> What you need to do: Take the lines below between the one holding "left hip: (88, 115)" and the one holding "right shoulder: (638, 322)", inclusive, and copy them exactly. Add nothing.

[Items from a dataset]
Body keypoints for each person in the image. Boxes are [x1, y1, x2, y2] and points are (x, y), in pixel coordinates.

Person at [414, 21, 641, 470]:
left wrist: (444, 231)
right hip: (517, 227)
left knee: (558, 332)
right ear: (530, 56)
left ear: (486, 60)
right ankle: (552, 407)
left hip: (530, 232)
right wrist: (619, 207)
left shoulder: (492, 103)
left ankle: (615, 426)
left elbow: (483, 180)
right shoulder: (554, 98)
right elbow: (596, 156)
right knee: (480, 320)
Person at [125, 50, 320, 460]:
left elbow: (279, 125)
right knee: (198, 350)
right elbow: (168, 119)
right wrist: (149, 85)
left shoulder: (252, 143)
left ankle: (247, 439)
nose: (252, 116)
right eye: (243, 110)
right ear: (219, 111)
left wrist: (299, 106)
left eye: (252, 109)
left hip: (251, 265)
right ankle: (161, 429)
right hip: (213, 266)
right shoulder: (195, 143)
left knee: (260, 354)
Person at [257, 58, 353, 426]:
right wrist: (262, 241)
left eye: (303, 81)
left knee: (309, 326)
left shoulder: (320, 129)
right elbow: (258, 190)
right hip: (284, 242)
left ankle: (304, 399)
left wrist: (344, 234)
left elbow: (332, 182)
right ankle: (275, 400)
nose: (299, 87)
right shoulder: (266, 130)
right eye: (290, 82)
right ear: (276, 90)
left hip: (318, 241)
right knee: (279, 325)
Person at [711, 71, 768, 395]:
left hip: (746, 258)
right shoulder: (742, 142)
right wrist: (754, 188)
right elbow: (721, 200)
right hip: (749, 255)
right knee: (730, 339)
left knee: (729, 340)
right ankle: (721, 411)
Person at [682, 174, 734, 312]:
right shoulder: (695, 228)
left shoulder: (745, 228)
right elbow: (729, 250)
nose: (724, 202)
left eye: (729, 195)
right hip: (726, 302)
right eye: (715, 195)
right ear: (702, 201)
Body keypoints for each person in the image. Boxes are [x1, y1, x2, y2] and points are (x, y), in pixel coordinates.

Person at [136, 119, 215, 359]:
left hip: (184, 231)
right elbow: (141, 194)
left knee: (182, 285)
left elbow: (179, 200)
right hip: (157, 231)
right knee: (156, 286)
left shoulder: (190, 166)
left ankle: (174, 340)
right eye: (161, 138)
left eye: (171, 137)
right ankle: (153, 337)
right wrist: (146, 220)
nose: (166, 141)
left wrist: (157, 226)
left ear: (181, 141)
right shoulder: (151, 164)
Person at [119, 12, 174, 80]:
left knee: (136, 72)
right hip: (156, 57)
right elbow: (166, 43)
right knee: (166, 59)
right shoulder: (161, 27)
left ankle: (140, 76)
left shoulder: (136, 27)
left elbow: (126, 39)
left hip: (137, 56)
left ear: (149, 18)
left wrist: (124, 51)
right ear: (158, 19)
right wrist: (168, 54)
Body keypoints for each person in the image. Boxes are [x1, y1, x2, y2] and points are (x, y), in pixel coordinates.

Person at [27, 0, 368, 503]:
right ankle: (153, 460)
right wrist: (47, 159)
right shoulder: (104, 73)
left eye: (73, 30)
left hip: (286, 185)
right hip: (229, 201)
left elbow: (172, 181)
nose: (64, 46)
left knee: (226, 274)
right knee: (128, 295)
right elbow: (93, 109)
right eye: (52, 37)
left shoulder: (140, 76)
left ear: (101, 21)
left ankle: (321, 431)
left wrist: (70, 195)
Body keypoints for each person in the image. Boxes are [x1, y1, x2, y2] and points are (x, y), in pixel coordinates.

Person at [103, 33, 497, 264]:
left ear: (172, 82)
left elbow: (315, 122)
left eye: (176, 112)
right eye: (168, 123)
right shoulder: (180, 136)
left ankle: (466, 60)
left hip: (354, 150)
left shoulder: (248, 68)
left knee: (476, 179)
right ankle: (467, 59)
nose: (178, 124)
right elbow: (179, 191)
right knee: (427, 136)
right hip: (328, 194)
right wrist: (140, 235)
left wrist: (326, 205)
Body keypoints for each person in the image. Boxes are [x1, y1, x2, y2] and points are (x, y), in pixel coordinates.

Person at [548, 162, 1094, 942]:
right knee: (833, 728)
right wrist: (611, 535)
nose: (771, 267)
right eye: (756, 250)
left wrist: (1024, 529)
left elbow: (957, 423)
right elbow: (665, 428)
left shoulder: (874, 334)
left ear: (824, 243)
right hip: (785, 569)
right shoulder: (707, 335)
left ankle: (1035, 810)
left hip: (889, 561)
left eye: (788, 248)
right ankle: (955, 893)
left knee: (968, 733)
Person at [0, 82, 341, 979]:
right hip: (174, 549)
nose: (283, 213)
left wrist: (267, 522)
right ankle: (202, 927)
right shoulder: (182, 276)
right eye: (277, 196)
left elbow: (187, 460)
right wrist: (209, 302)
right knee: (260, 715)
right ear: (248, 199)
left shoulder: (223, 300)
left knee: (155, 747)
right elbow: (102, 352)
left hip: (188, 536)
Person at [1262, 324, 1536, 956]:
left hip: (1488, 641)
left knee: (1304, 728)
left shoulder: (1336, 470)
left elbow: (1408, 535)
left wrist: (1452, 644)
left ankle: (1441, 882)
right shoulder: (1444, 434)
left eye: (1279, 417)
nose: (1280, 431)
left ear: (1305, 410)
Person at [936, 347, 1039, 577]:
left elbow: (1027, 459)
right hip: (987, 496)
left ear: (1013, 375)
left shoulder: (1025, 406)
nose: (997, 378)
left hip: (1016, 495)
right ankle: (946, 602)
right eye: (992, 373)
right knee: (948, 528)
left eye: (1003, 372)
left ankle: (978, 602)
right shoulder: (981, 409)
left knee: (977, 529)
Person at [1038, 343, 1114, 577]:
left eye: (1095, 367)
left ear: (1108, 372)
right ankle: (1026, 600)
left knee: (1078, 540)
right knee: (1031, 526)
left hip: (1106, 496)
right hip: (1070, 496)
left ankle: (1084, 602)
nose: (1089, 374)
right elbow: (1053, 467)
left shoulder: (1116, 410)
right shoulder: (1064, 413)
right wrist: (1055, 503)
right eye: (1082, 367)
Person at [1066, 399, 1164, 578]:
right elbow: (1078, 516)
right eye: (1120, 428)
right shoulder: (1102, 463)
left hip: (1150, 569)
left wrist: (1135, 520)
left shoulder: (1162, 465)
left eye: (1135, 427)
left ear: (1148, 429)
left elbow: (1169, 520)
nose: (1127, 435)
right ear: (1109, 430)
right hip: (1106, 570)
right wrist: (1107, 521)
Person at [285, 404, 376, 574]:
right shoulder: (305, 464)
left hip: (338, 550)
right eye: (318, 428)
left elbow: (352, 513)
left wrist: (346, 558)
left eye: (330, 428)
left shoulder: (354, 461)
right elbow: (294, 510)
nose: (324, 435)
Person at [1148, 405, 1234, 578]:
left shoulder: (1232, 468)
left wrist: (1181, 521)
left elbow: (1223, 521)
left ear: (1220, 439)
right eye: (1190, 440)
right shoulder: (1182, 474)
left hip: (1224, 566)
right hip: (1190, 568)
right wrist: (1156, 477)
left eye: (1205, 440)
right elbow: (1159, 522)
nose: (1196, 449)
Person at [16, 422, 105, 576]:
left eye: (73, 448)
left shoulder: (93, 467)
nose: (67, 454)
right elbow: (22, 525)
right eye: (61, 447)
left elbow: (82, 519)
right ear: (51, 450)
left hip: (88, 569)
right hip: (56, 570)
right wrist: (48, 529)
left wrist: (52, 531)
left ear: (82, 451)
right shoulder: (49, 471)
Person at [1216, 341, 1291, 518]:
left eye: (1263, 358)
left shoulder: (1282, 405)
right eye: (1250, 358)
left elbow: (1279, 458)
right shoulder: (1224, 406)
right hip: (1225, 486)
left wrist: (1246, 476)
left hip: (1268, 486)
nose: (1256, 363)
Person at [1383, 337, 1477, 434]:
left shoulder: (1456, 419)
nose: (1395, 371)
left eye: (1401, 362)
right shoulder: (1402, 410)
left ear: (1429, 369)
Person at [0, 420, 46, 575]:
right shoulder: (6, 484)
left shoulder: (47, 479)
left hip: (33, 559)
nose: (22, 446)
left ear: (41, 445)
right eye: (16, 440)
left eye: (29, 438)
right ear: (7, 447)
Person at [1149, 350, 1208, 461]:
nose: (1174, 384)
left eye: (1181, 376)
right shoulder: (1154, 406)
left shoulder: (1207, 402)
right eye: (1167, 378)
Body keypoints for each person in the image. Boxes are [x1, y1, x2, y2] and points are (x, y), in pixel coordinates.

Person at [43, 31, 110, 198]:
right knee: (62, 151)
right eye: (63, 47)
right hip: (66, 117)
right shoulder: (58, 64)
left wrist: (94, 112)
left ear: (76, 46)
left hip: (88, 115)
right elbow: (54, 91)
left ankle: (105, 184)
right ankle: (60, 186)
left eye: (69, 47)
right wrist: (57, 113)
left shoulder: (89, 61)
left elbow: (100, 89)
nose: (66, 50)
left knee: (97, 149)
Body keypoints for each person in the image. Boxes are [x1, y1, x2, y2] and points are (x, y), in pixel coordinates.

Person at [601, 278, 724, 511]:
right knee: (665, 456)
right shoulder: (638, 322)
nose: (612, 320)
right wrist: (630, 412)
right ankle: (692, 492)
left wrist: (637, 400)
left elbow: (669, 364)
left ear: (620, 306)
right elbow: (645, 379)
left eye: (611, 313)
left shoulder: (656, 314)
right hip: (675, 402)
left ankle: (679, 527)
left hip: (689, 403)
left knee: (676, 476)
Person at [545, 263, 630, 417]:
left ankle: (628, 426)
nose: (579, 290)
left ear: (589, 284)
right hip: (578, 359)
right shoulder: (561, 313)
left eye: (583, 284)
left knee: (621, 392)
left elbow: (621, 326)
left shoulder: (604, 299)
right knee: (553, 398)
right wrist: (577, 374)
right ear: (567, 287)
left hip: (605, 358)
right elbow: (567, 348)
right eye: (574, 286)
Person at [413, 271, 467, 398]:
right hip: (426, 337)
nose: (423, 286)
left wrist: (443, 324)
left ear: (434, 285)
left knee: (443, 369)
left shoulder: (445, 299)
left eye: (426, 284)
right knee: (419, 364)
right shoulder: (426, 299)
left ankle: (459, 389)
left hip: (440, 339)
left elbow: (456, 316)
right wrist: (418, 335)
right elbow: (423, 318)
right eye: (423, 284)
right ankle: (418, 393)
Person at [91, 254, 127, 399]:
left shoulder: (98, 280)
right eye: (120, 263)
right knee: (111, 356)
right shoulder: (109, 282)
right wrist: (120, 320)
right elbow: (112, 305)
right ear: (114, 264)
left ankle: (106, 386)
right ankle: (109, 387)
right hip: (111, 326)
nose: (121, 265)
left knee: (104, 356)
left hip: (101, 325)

> Answer to this task:
left hip: (88, 115)
right elbow: (54, 91)
left ankle: (105, 184)
right ankle: (60, 186)
left eye: (69, 47)
right wrist: (57, 113)
left shoulder: (89, 61)
left elbow: (100, 89)
nose: (66, 50)
left knee: (97, 149)
Body keypoints for each person in the image. Boxes are [x1, y1, x2, y2] and points are (x, y), in pixel coordinates.

Person at [601, 278, 724, 511]:
right knee: (665, 456)
right shoulder: (638, 322)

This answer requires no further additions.